Here is a real world example. It is quite bit different than book numbers.
Wright-Hennepin Electric put up a Jacobs Wind Energy Systems 31-20 wind turbine which is on a 120′ tower and has 31′ diameter blades.
This HAWT has produced 5981kWh year to date as of today which works out to 18kWh per day this year.
The average wind speed in Rockford MN is around 5.3m/s.
So according to the book calculation with a cP of 25% this unit should put out 38kWh per day.
HWP = 0.5 x 1.23 x SA x WV^3 x 0.25
(HWP) Harvestable Wind Power (w/hr) = 0.5 x AD (air density kg/cu m) x SA (sweep area m^2) x WV^3 (wind velocity m/s) x cP (coefficient of performance Betz limit 59.26%, R^1 or Copper loss, linear power curve to cubic curve matching — 0.25 for most systems)

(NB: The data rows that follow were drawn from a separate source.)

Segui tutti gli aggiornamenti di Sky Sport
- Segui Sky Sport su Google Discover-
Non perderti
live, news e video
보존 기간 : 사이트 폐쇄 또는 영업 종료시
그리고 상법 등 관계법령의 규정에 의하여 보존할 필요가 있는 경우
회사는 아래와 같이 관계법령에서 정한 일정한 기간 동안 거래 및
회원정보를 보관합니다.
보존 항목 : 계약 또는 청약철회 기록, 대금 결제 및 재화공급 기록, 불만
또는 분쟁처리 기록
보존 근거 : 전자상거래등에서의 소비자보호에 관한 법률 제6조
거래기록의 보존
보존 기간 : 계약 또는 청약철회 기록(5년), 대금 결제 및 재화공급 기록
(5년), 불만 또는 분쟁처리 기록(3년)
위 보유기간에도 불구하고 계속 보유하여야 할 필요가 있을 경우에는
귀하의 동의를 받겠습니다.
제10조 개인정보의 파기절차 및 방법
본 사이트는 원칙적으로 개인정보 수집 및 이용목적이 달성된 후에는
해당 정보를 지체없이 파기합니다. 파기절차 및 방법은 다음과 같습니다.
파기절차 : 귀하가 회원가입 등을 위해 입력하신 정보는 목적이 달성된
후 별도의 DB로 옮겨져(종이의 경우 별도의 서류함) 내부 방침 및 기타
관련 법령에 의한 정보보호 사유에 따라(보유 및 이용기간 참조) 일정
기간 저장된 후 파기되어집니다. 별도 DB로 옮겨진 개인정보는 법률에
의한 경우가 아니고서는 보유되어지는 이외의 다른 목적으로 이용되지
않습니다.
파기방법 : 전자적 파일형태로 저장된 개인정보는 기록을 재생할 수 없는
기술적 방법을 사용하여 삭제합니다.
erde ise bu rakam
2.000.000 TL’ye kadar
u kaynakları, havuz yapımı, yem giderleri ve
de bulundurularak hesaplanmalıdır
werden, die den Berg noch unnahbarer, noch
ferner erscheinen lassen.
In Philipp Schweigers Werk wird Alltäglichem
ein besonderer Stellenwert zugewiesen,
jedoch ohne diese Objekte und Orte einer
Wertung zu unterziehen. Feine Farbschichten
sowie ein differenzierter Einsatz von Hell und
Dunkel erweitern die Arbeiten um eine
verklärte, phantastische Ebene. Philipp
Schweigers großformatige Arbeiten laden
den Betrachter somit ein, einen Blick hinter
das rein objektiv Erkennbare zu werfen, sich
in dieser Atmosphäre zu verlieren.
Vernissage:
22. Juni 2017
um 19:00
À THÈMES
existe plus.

0.5 x 1.23 x 3.14 x 15.5 x 15.5 x 0.09260304 x 5.3 x 5.3 x 5.3 x 0.25 = 1599 Wh
1.599Wh x 24 = 38.4kWh per day.
But according to the meter the year to date out put is 5981 kWh works out to 5981kWh / (365 days – 35 days) = 18kWh per day.
At a cost of $100,000 it would only take 15 years to pay back if there was no maintenance.
$100,000 / 18.5 x 365 x $0.40 = 14.89 years
And that is at the inflated rate of $0.40 per kWh that Ontario is willing to pay.